Burak Oguz, the CHP mayor of Urla district in the Aegean coastal province of Izmir, has been arrested over his alleged membership of the Gulenist network that Ankara claims orchestrated the failed coup of July 2016, a prosecutor’s office said on December 17. Since the local elections in March, Ankara has removed 28 co-mayors of the pro-Kurdish People’s Democratic Party (HDP) due to alleged links to Kurdish militants. Twenty-two co-mayors have been arrested since August and 19 remain in pre-trial detention, the HDP says. The purge regained momentum after Turkish forces invaded northeast Syria in early October to pursue Kurdish “terrorists”.
Deniz Yucel, head of the CHP’s Izmir provincial group, on Twitter refuted the accusation that the mayor belonged to the Gulenist network, sometimes known as “FETO”. “There is no chance for FETO to survive within the CHP,” he said. The party condemns the judiciary for removing from office those who were elected, he added.
Under pressure
President Recep Tayyip Erdogan is under political pressure as he struggles to fix Turkey’s economic fortunes following a year in which the country sank into recession in the wake of the summer 2018 balance of payments crisis. Two former allies have lately announced they are forming political parties to challenge his Justice and Development Party (AKP). The local election results did not help Erdogan’s cause. Not only was there a very strong showing by the HDP in predominantly Kurdish areas, the AKP lost a string of city administrations including those of Ankara and Istanbul to the CHP.

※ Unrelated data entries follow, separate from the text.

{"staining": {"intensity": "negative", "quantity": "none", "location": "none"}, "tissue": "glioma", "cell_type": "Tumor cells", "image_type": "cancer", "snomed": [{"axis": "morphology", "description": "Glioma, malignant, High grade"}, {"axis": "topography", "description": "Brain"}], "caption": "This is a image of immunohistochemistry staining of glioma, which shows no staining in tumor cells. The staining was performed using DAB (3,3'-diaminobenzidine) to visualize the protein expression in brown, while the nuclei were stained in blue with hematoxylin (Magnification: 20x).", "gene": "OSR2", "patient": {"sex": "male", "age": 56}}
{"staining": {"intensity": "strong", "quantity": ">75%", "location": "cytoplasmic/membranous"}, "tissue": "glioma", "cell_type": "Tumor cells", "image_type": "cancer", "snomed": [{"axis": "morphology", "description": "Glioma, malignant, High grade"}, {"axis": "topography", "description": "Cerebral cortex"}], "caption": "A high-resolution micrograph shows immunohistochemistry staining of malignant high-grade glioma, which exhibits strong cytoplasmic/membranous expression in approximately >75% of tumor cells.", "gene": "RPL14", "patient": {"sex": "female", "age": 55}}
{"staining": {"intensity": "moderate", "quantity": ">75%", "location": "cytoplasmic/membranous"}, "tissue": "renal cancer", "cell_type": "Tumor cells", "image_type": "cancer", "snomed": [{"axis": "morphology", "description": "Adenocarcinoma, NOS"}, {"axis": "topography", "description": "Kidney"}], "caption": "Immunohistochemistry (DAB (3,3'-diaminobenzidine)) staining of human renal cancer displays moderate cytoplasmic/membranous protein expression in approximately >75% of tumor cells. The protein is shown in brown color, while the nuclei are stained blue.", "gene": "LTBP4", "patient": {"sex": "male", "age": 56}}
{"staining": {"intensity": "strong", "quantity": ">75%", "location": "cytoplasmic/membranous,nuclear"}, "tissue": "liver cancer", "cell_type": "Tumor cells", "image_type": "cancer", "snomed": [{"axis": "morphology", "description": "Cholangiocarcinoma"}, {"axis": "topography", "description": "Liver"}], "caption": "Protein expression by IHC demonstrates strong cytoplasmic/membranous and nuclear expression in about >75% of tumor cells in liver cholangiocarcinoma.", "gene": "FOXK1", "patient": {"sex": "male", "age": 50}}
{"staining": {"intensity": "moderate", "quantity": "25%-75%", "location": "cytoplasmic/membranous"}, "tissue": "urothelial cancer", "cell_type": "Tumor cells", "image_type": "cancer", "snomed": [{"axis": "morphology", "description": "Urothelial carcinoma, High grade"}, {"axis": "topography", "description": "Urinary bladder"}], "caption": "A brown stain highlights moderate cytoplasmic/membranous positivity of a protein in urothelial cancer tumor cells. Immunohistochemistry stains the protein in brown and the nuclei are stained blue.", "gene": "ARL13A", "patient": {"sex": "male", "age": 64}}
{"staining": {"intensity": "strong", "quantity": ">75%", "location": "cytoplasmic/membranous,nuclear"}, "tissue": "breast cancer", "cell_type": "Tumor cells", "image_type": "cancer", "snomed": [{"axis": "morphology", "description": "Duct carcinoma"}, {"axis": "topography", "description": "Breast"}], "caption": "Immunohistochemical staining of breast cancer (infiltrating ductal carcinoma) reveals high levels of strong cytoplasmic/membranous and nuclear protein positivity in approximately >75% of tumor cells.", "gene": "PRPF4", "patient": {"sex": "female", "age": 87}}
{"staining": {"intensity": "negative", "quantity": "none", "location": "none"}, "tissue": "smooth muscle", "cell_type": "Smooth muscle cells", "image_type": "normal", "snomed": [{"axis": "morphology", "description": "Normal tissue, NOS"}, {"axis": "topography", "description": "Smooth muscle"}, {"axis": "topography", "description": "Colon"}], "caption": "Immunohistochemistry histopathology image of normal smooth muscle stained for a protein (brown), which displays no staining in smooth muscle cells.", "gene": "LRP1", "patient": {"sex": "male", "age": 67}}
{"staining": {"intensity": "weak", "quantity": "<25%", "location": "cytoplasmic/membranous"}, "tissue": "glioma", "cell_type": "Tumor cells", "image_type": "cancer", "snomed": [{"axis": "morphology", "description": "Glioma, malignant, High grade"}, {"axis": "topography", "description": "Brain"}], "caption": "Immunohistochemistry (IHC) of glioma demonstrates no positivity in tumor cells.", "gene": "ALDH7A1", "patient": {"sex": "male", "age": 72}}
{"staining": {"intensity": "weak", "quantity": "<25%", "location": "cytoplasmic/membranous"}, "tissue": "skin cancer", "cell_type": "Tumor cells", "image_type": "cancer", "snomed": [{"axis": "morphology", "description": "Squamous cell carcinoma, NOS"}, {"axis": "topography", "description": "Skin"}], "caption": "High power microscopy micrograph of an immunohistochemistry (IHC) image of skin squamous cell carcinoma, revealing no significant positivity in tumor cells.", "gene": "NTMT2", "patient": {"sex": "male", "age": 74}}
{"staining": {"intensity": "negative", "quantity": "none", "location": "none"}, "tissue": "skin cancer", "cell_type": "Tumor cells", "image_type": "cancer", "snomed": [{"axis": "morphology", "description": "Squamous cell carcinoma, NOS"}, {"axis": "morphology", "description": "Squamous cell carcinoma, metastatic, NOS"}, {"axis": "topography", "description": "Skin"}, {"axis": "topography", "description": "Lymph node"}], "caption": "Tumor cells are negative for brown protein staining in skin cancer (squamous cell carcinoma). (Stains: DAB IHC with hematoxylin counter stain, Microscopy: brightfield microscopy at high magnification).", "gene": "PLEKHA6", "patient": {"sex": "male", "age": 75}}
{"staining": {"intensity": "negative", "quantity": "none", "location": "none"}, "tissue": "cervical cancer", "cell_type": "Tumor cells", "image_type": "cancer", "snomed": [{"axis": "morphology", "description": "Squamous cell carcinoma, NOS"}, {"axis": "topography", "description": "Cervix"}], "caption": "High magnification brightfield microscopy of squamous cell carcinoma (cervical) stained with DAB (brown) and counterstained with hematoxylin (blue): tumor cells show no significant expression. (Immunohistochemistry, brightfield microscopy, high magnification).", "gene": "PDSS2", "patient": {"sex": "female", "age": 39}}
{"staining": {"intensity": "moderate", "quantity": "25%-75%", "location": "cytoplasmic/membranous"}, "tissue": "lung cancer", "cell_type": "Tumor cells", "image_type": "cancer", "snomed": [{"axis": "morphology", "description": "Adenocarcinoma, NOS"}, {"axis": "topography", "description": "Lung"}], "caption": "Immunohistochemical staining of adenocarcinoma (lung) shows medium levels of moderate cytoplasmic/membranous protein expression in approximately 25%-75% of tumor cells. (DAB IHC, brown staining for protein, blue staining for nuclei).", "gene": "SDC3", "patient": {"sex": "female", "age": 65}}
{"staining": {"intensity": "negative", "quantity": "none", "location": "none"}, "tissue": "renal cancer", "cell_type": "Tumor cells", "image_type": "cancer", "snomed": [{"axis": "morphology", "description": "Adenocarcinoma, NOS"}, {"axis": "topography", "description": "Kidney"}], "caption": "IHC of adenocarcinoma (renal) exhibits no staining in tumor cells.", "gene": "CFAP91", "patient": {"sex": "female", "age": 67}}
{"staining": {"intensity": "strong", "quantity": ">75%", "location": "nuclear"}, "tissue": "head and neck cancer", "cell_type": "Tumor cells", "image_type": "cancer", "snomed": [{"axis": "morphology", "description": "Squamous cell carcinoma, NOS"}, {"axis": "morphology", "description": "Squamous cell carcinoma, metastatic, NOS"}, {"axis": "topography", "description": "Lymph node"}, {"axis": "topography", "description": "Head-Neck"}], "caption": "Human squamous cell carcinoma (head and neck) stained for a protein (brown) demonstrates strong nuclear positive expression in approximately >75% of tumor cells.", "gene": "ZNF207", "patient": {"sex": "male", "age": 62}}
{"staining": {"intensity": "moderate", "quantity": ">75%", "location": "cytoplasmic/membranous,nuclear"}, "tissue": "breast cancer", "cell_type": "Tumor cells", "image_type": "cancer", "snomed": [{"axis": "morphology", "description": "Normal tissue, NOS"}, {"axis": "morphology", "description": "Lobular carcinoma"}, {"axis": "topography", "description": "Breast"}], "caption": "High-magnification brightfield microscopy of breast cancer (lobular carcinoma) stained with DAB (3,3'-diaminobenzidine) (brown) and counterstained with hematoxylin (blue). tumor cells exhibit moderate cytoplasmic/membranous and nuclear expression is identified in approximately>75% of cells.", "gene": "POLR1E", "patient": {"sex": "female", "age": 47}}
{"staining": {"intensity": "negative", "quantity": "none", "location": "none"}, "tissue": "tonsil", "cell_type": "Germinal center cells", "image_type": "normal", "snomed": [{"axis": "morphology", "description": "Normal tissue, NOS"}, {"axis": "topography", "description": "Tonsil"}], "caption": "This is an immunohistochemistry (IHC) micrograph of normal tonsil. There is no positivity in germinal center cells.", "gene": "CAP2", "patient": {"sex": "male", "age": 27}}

The CHP’s Ekrem Imamoglu, who won the vote, and then a ‘revote’ with a landslide, to claim the iconic mayoralty of business and cultural capital Istanbul—once held by Erdogan himself as his political career took off—is now seen by many observers as having the potential to become Turkey’s next president should Erdogan fall. Erdogan has lately been quite aggressive in comments directed at Imamoglu. On December 13 he told the mayor to “mind your own business” after Imamoglu expressed objections to Erdogan’s Kanal Istanbul mega project.
In early September, Turkish Interior Minister Suleyman Soylu threatened “to devastate” Imamoglu in response to his support for the ousted pro-Kurdish mayors of the cities of Diyarbakir, Van and Mardin, who were replaced with government appointees. But he then followed up with remarks in a CNN Turk interview in which he said: “For Istanbul and Ankara, for such a thing to be in question [appointment of trustees as replacement mayors] is not possible.”
Massive crackdown
Ankara has massively cracked down on suspected followers of US-based self-exiled Muslim cleric Fethullah Gulen, a former Erdogan ally, since the 2016 coup attempt. Gulen strenuously denies having been involved in the move to dislodge Erdogan, but in the three and a half years since the putsch effort was foiled purges have seen more than 77,000 people jailed pending trial and about 150,000 civil servants, military personnel and others sacked or suspended from their jobs.
Rights groups have criticised the huge extent of the crackdown, saying Erdogan has used the abortive coup as a pretext to quash dissent.
Ankara defends the measures as a necessary response to the height of the security threat Turkey faces.